(WHAT TO PRODUCE) Check every line of the data and copy the ones where "depth" appears.

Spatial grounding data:
---------------
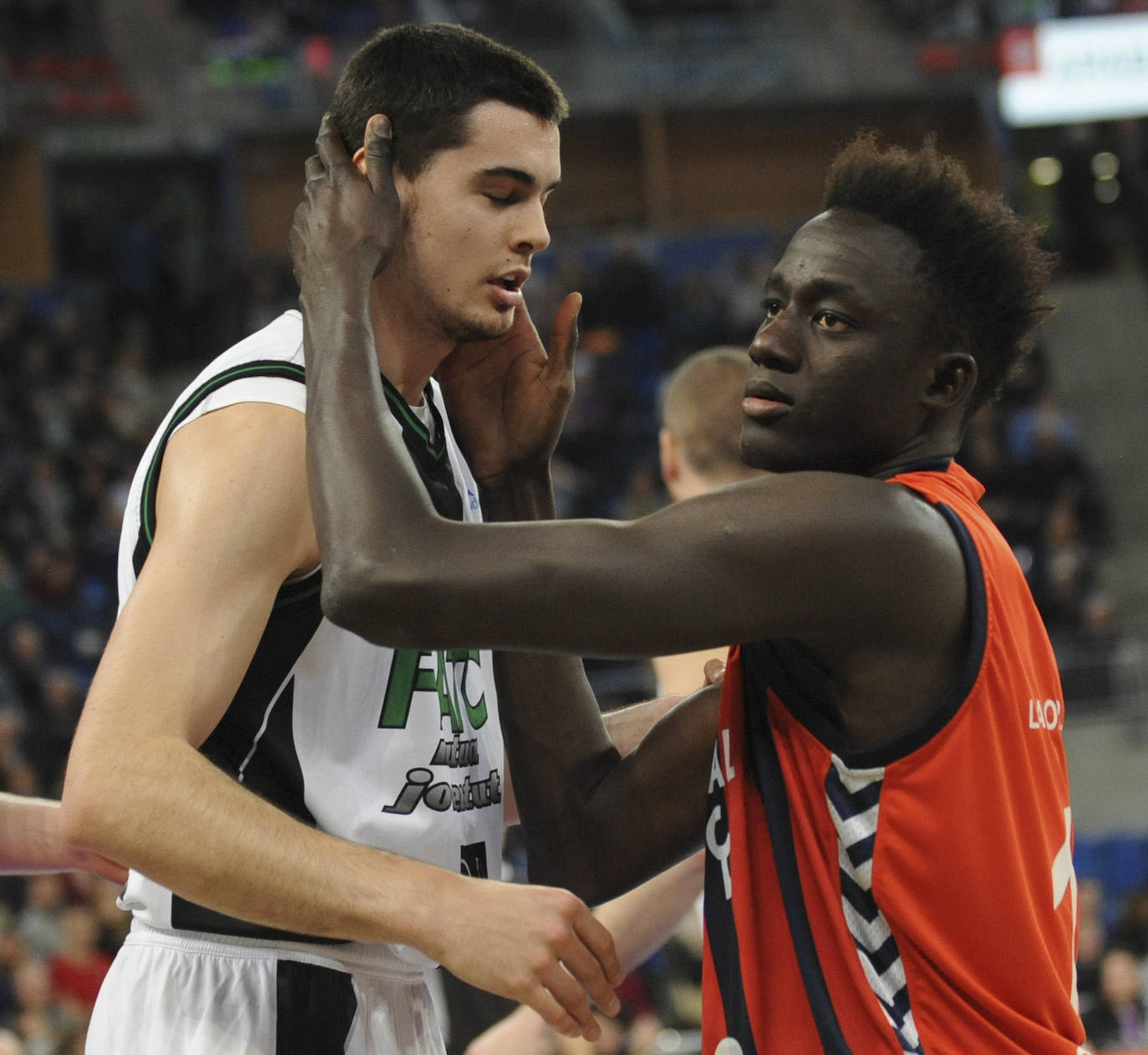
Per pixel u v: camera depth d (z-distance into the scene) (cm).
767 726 556
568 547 496
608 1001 563
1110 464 4875
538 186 624
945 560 514
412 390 649
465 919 548
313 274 569
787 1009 529
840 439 541
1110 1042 2173
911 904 513
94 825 543
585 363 4775
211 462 577
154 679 554
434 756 632
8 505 3834
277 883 548
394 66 614
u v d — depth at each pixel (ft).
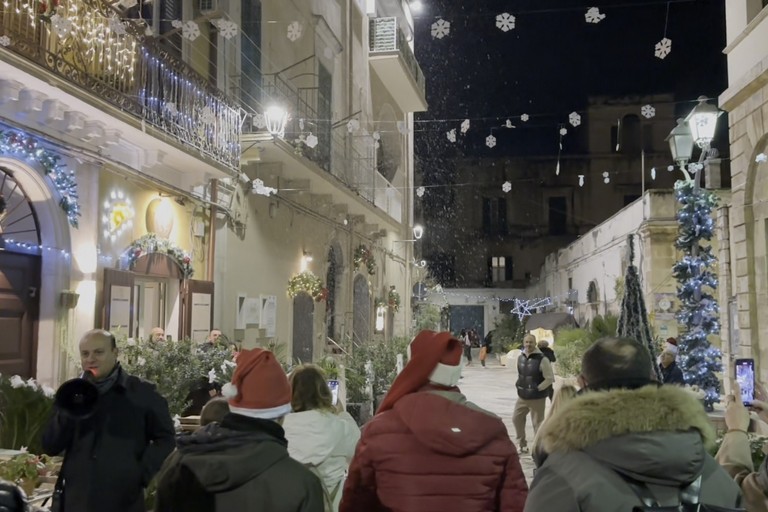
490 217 175.22
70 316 26.99
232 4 42.16
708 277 38.01
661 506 6.65
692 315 37.81
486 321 169.99
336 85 62.80
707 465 7.43
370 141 71.97
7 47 21.27
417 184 157.69
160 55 30.96
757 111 43.96
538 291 154.51
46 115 25.26
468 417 8.94
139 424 12.87
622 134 163.53
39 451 18.04
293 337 52.13
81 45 25.79
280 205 49.01
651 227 67.77
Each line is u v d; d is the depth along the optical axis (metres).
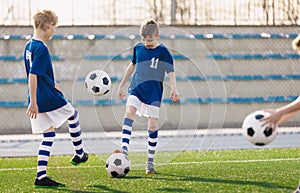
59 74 32.41
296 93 34.38
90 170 16.66
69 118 14.77
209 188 13.13
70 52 32.59
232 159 18.97
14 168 17.70
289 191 12.69
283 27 34.50
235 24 34.09
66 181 14.53
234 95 33.66
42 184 13.52
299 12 34.56
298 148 22.38
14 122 31.89
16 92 32.16
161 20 33.50
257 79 34.03
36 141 26.75
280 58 34.34
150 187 13.35
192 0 33.69
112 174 14.84
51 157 20.31
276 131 11.21
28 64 13.46
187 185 13.55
---------------
(SOLUTION TO THE EXERCISE)
Per pixel u v: camera depth d (z-distance into the scene) (cm).
u v d — depth at each pixel (ft).
Each line is u v d; d is the depth along the optical axis (metres).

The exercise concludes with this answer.